Stored dataset items:
*-*-*

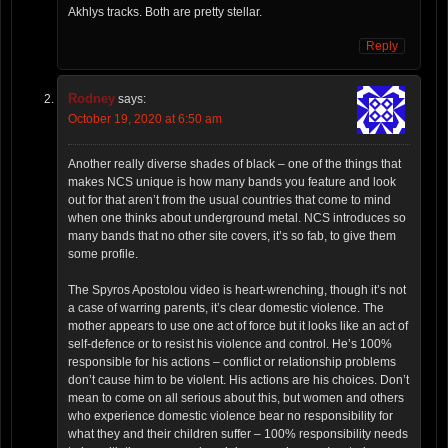
Akhlys tracks. Both are pretty stellar.
Reply
Rodney
says:
October 19, 2020 at 6:50 am
Another really diverse shades of black – one of the things that
makes NCS unique is how many bands you feature and look
out for that aren’t from the usual countries that come to mind
when one thinks about underground metal. NCS introduces so
many bands that no other site covers, it’s so fab, to give them
some profile.
The Spyros Apostolou video is heart-wrenching, though it’s not
a case of warring parents, it’s clear domestic violence. The
mother appears to use one act of force but it looks like an act of
self-defence or to resist his violence and control. He’s 100%
responsible for his actions – conflict or relationship problems
don’t cause him to be violent. His actions are his choices. Don’t
mean to come on all serious about this, but women and others
who experience domestic violence bear no responsibility for
what they and their children suffer – 100% responsibility needs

*-*-*

WORK ITEM:
Print the rows from their first line through the line containing "out for that", including both ends. Leave the pictures out of your answer.

EXPECTED ANSWER:
Akhlys tracks. Both are pretty stellar.
Reply
Rodney
says:
October 19, 2020 at 6:50 am
Another really diverse shades of black – one of the things that
makes NCS unique is how many bands you feature and look
out for that aren’t from the usual countries that come to mind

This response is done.